**Task requirements**:
Set down, exactly as written, the lines from the line holding "ring mcp: (176, 173)" to the end of the data, inclusive, skipping any pictures.

==== The data

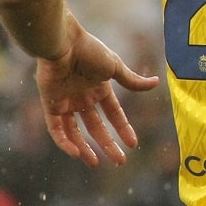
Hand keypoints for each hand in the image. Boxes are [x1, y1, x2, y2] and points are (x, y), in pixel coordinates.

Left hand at [35, 24, 159, 166]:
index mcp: (100, 88)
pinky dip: (65, 142)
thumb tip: (156, 83)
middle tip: (119, 161)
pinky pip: (56, 129)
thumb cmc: (90, 51)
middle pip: (97, 127)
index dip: (123, 128)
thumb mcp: (115, 67)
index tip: (133, 144)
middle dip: (108, 144)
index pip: (114, 113)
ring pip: (76, 132)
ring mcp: (66, 102)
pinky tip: (76, 152)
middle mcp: (83, 98)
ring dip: (85, 148)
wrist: (63, 43)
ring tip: (95, 162)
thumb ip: (132, 80)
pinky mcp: (50, 105)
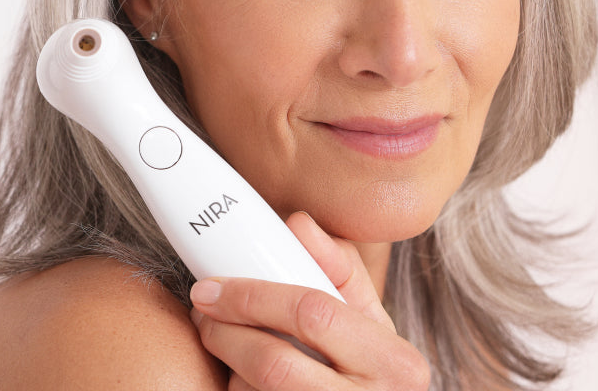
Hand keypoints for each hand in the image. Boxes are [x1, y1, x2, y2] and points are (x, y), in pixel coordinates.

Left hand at [188, 212, 430, 390]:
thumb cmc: (372, 370)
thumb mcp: (369, 322)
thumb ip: (339, 269)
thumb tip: (298, 223)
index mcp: (393, 362)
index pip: (312, 314)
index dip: (253, 297)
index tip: (213, 287)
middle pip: (274, 364)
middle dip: (227, 335)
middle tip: (204, 316)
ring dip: (230, 368)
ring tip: (224, 347)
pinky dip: (238, 389)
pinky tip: (241, 377)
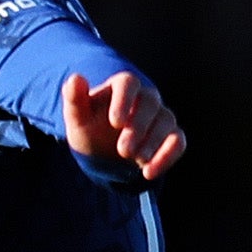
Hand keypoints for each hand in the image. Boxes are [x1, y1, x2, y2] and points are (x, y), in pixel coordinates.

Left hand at [62, 72, 184, 179]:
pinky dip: (167, 156)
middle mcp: (145, 97)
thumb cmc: (89, 128)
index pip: (128, 83)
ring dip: (152, 143)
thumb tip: (74, 78)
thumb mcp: (77, 118)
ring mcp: (160, 116)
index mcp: (122, 86)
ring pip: (165, 121)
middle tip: (123, 150)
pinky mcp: (170, 136)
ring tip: (135, 160)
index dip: (124, 101)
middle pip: (149, 103)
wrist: (102, 151)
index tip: (115, 123)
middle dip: (137, 127)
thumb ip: (75, 99)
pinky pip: (177, 141)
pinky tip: (149, 172)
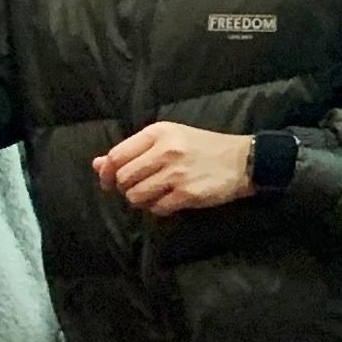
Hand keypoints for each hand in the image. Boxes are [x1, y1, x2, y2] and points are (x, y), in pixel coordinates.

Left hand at [94, 122, 252, 215]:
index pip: (116, 155)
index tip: (110, 182)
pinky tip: (170, 201)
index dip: (107, 173)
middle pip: (124, 178)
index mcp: (158, 133)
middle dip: (126, 188)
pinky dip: (159, 209)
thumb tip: (98, 164)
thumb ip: (133, 151)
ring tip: (155, 195)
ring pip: (136, 196)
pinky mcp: (187, 193)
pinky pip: (157, 208)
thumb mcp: (168, 139)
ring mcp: (176, 173)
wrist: (243, 160)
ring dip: (141, 200)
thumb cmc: (202, 147)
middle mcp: (165, 151)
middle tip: (140, 188)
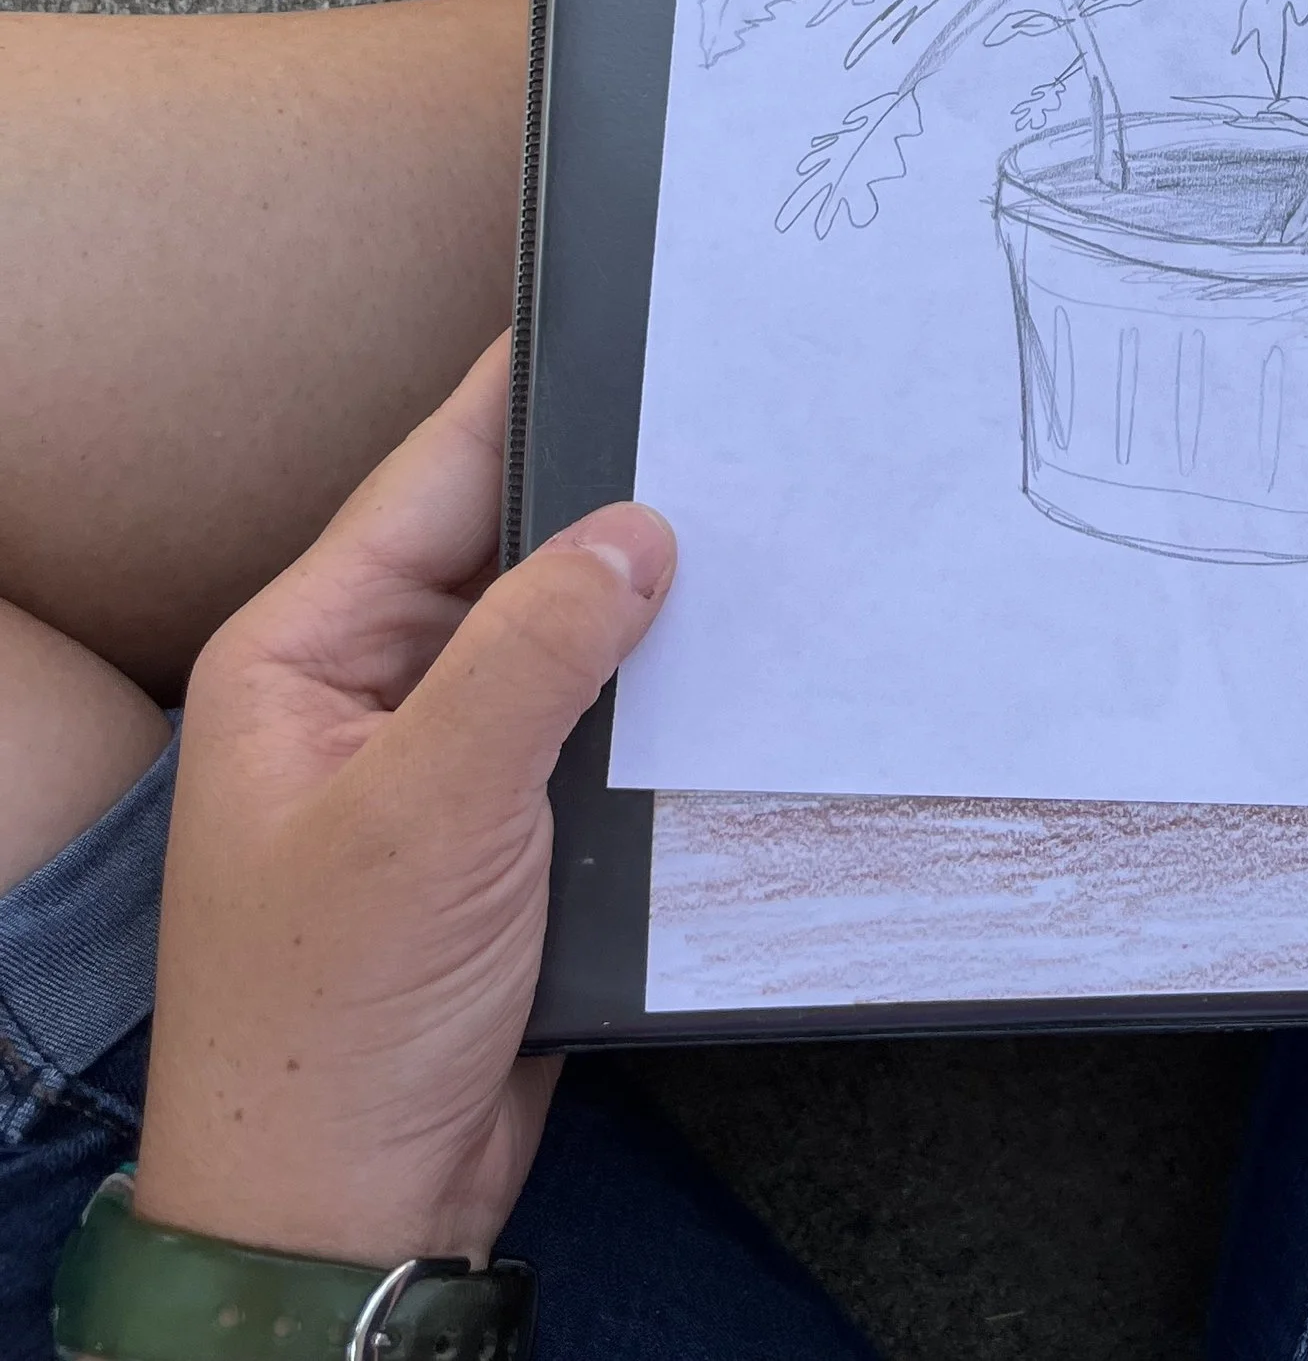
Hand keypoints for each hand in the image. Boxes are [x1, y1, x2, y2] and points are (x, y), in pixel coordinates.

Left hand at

========

**Answer to this task**:
ring mcp: (176, 173)
wrist: (243, 160)
ring dip: (141, 200)
thumb cmc: (202, 147)
middle mcp: (165, 151)
middle tip: (140, 188)
Hand keypoints for each hand in the image. Boxes are [x1, y1, x2, y2] and points are (x, y), in pixel coordinates.

Left hand at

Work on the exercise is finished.